Review by silvio-mitsubishi

I Write My Life

4/10

Challenging

A couple are separating - her choice; he wants them to stay together, although the relationship is clearly toxic. He talks to friends and relatives to find out what went wrong, only to find his wife's friends dislike him as much as she does, and are well aware of her lesbianism. The support he gets is minimal - one of his friends (or his brother) is more bothered that he will no longer see video of her performing oral sex on her husband; another smears her name, although it was he who tried to seduce her; even his mistress seems no longer interested in him or his self-pity. He tries to tell a work colleague a fake reason for the separation, but she tells him everyone knew about his wife being gay.

Meanwhile the woman, Sophie, gets straight into a relationship with a woman. Sophie is the narrator of the whole story, so it is not always clear who is speaking, or even who is real. Some imagined personalities appear as real people - a priest is tempted by a bride, for example.

The story moves at a very slow pace, and Sophie's philosophical discourse can become repetitive. Conversations between other characters is simply crass. The more the man's mistress speaks, the more we wonder why she continued to tolerate him.
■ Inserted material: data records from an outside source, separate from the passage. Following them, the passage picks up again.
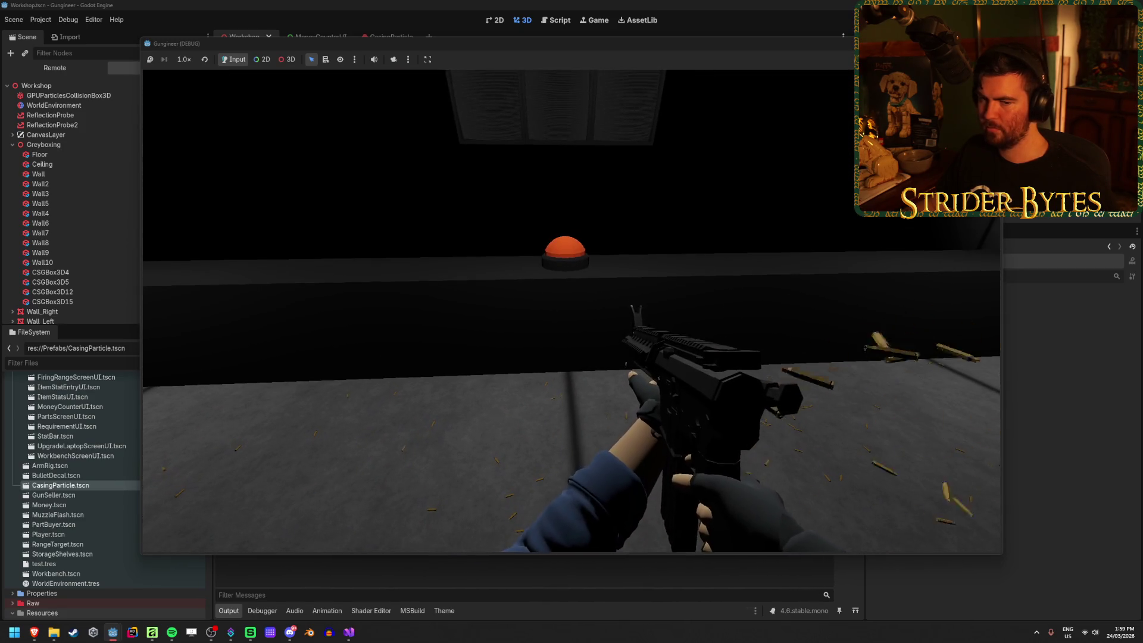
pyautogui.click(571, 310)
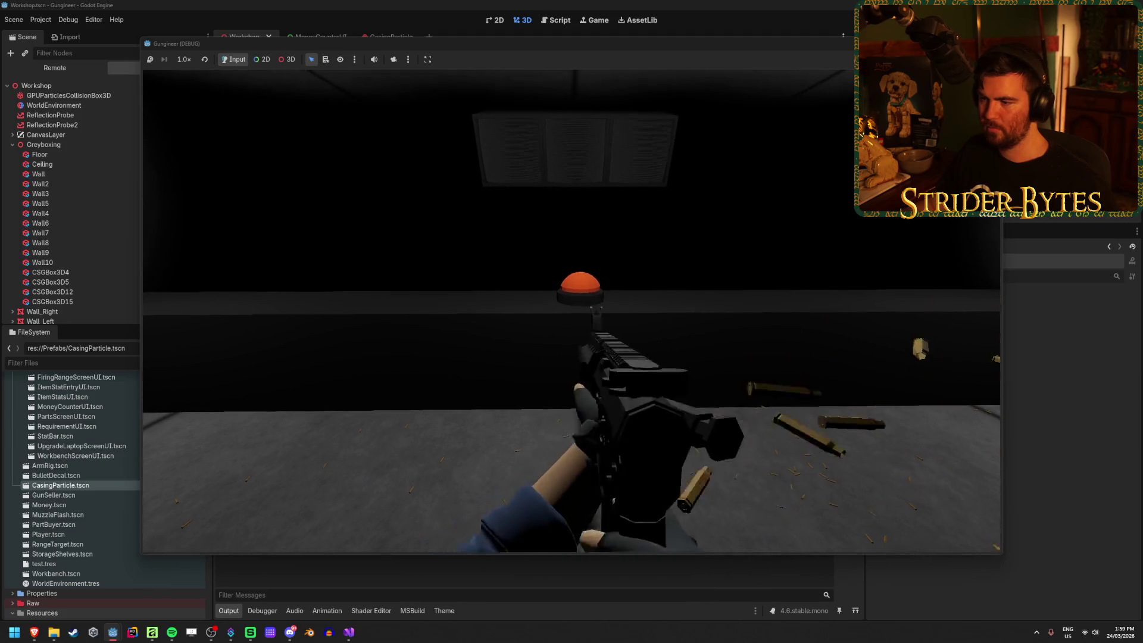
pyautogui.press('Escape')
pyautogui.press('F8')
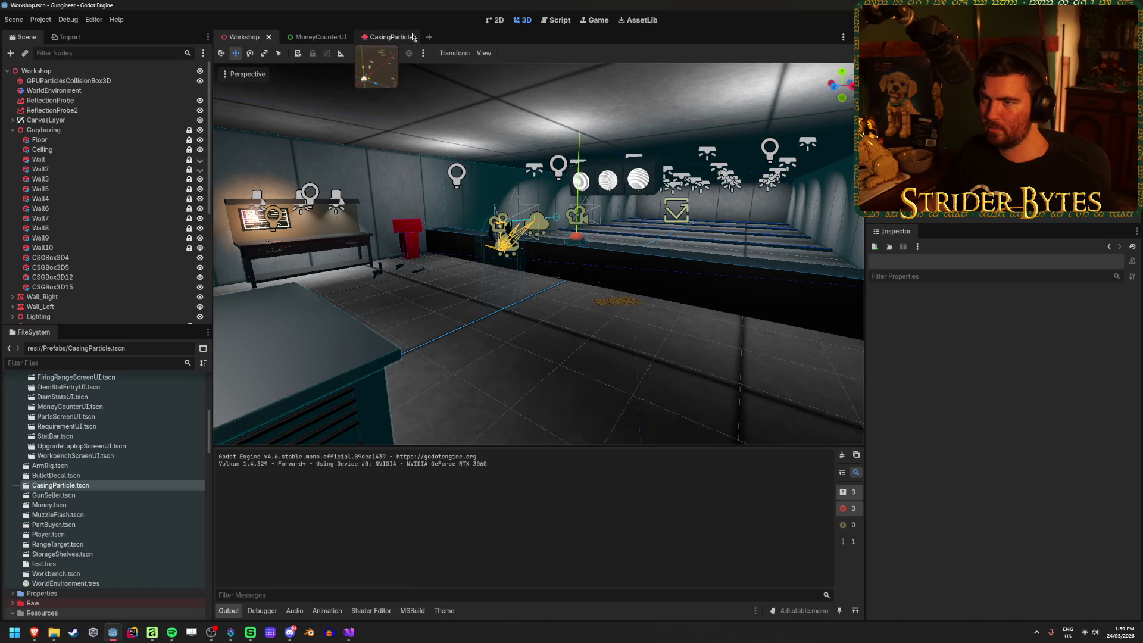
# Turn off CasingParticle emission, then close the CasingParticle and MoneyCounterUI scenes.
pyautogui.click(387, 37)
pyautogui.click(1007, 381)
pyautogui.click(418, 37)
pyautogui.click(310, 37)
Many ideas are repeated from Velvet (2021), with Sophie Reinhart again playing Sophie, again spending time outdoors naked, again being the sole voice heard. Even some of the locations are reused, and the same very limited information in the opening and closing credits. This work is longer than Velvet, and has more characters in more places, but both are austere tales of loveless relationships, apart from Sophie's new unnamed belle. Not an easy watch.